The government bans substance after substance just to let the distributors to introduce a banch of new drugs – is this a Sisyphus fight? The Hungarian government says it sees the end of the tunnel. It claims to have a silver bullet to end the rise of legal highs: the so called generic legislation. It means that from now on not only individual drugs but groups of drugs – not mephedrone or MDPV but all cathinone derivatives – can be banned. A new temporary list – List C – will be created for “new psychoactive substances” – or groups of substances. This list can be updated by the government with a simple decree within a very short period of time and the government will have one year to assess its risks and place it to an other list.

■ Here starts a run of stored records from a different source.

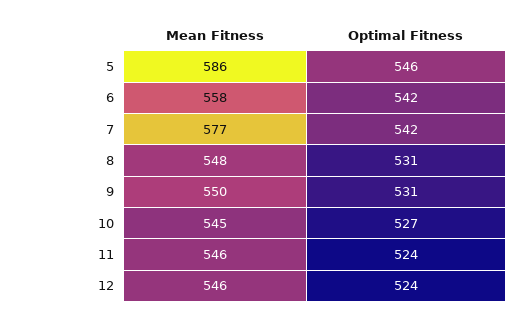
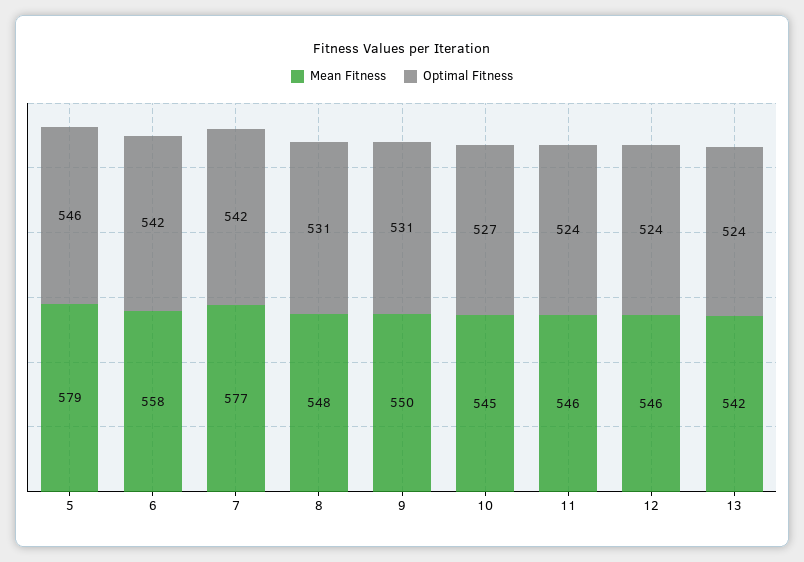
  {
    "Mean Fitness": {
-     "5": 586,
+     "5": 579,
      "6": 558,
      "7": 577,
      "8": 548,
      "9": 550,
      "10": 545,
      "11": 546,
-     "12": 546
+     "12": 546,
+     "13": 542
    },
    "Optimal Fitness": {
      "5": 546,
      "6": 542,
      "7": 542,
      "8": 531,
      "9": 531,
      "10": 527,
      "11": 524,
-     "12": 524
+     "12": 524,
+     "13": 524
    }
  }

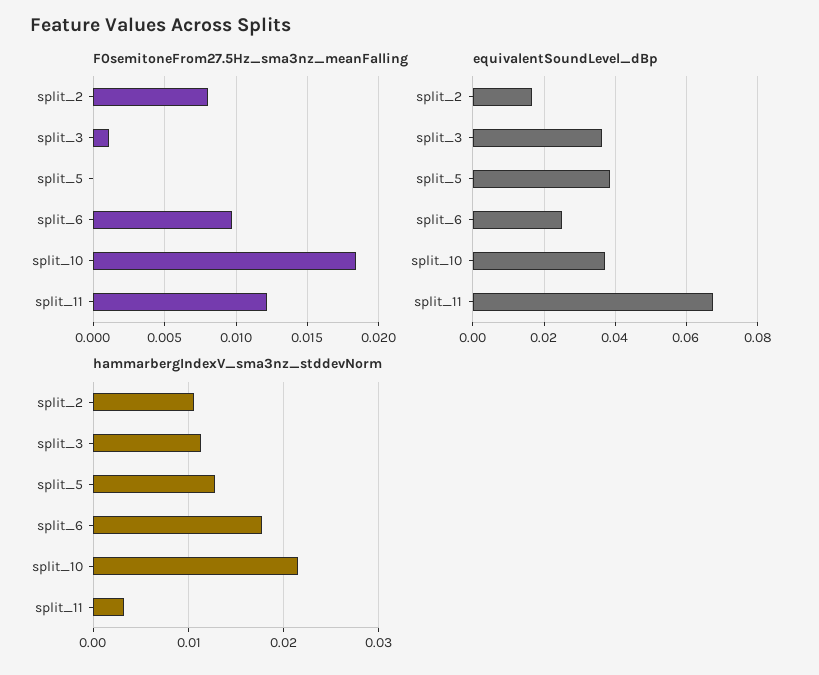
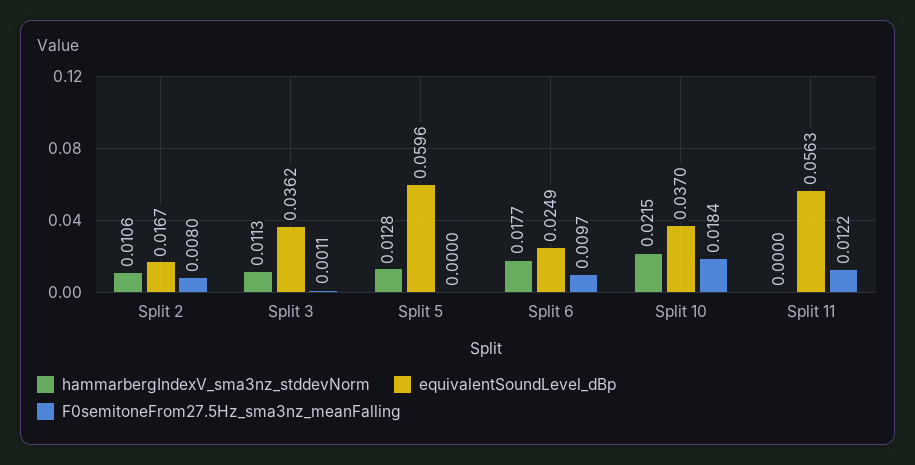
  {
    "F0semitoneFrom27.5Hz_sma3nz_meanFalling": {
      "split_2": 0.008,
      "split_3": 0.0011,
      "split_5": 0,
      "split_6": 0.0097,
      "split_10": 0.0184,
      "split_11": 0.0122
    },
    "equivalentSoundLevel_dBp": {
      "split_2": 0.0167,
      "split_3": 0.0362,
-     "split_5": 0.038,
+     "split_5": 0.0596,
      "split_6": 0.0249,
      "split_10": 0.037,
-     "split_11": 0.068
+     "split_11": 0.0563
    },
    "hammarbergIndexV_sma3nz_stddevNorm": {
      "split_2": 0.0106,
      "split_3": 0.0113,
      "split_5": 0.0128,
      "split_6": 0.0177,
      "split_10": 0.0215,
-     "split_11": 0.003
+     "split_11": 0
    }
  }

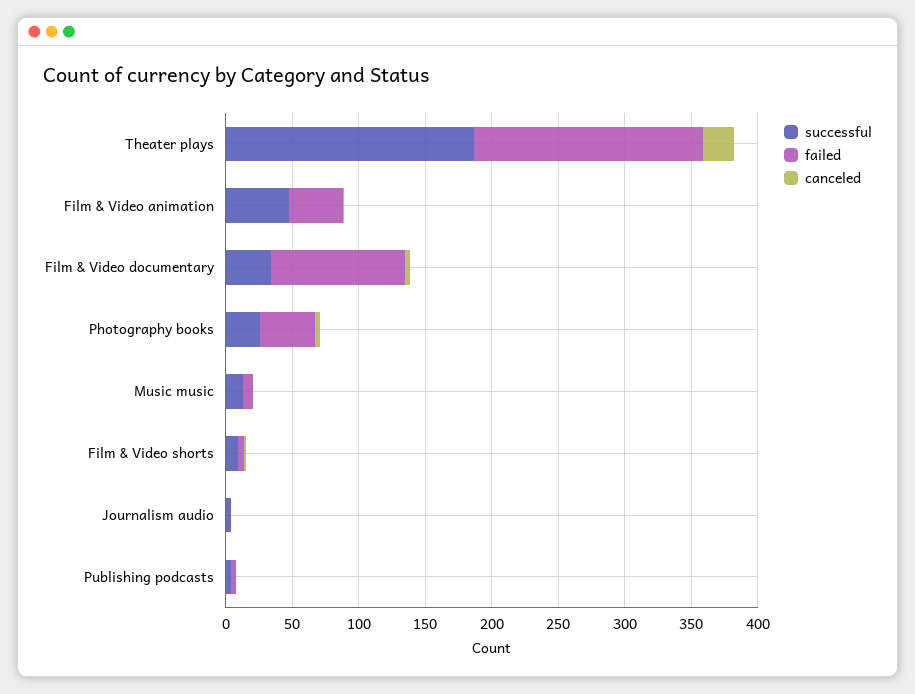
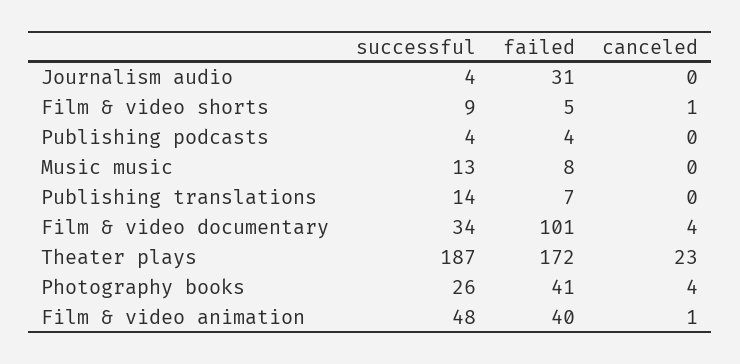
  {
    "successful": {
      "Theater plays": 187,
      "Film & Video animation": 48,
      "Film & Video documentary": 34,
      "Photography books": 26,
      "Music music": 13,
      "Film & Video shorts": 9,
      "Journalism audio": 4,
-     "Publishing podcasts": 4
+     "Publishing podcasts": 4,
+     "Publishing translations": 14
    },
    "failed": {
      "Theater plays": 172,
      "Film & Video animation": 40,
      "Film & Video documentary": 101,
      "Photography books": 41,
      "Music music": 8,
      "Film & Video shorts": 5,
-     "Journalism audio": 0,
+     "Journalism audio": 31,
-     "Publishing podcasts": 4
+     "Publishing podcasts": 4,
+     "Publishing translations": 7
    },
    "canceled": {
      "Theater plays": 23,
      "Film & Video animation": 1,
      "Film & Video documentary": 4,
      "Photography books": 4,
      "Music music": 0,
      "Film & Video shorts": 1,
      "Journalism audio": 0,
-     "Publishing podcasts": 0
+     "Publishing podcasts": 0,
+     "Publishing translations": 0
    }
  }

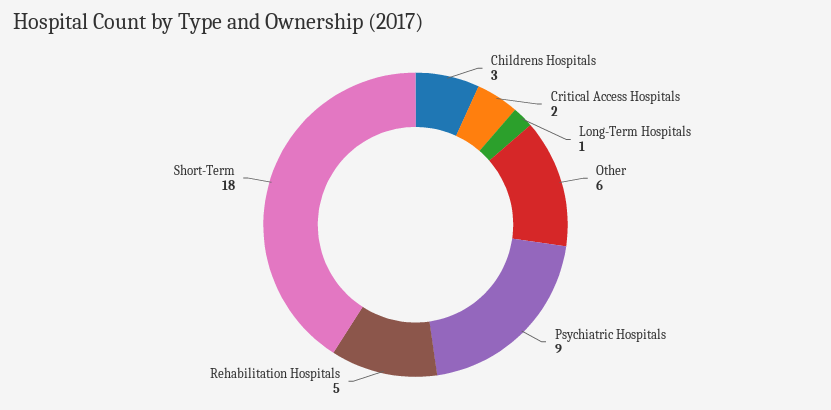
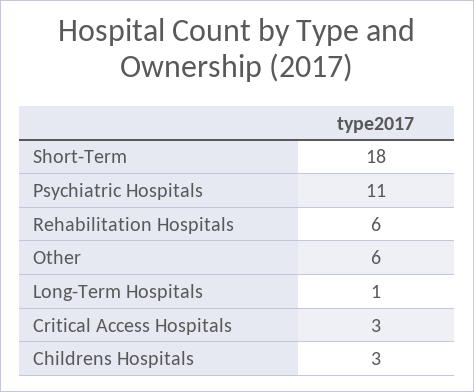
  {
    "Childrens Hospitals": 3,
-   "Critical Access Hospitals": 2,
+   "Critical Access Hospitals": 3,
    "Long-Term Hospitals": 1,
    "Other": 6,
-   "Psychiatric Hospitals": 9,
+   "Psychiatric Hospitals": 11,
-   "Rehabilitation Hospitals": 5,
+   "Rehabilitation Hospitals": 6,
    "Short-Term": 18
  }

This new legislation, says our government, will prevent traffickers from creating new legal substitutes of prohibited substances with modifying their molecular chain. NGOs like the HCLU are skeptical about the magic solution of generic legislation though. Hungary is not the first country to introduce generic legislation: the UK has done so years ago, and still, it has a growing problem of legal highs. It seems we need more than supply reduction and law enforcement to stop the flow of cheap research chemicals from China and India – the market is re-generated by constant demand. The HCLU submitted a proposal to the government in which we urge decision makers to follow a multidisciplinar and comprehensive approach and pay more attention on demand and harm reduction. We proposed to create an anonimous drug testing system and to allow drug users to test their drugs with the help of service providers. The government agreed to follow our advice and promised to provide funds for a drug testing scheme.
We have constitutional concerns with generic legislation too: the constitution requires the clarity of law. If a criminal norm does not define which substances are banned exactly but it gives a vague definition that can include substance never synthetized yet it is not a clear norm at all. How can you assess the risks of a substance which actually does not exist? Not to mention that the quality of risk assessment is very poor with existing substances too: without research data we do not have any evidence to support the prohibition of a new substance. We can say these substanes are too risky to distribute them freely but there is no evidence to imprison people for using or distributing them. So we propose that the temporary lists should only block the trafficking of designer drugs by making it an administrative but not a criminal offence. Luckily even the government does not aim to criminalize the users but only the distributors of new psychoactive substances.
One thing is sure: drugs, legal or illegal, will not disappear with criminalization. The most we can achieve is to substitute one substance with another. Maybe we should give up the zero-tolerance approach and explore alternative regulatory schemes to deal with drugs and drug users.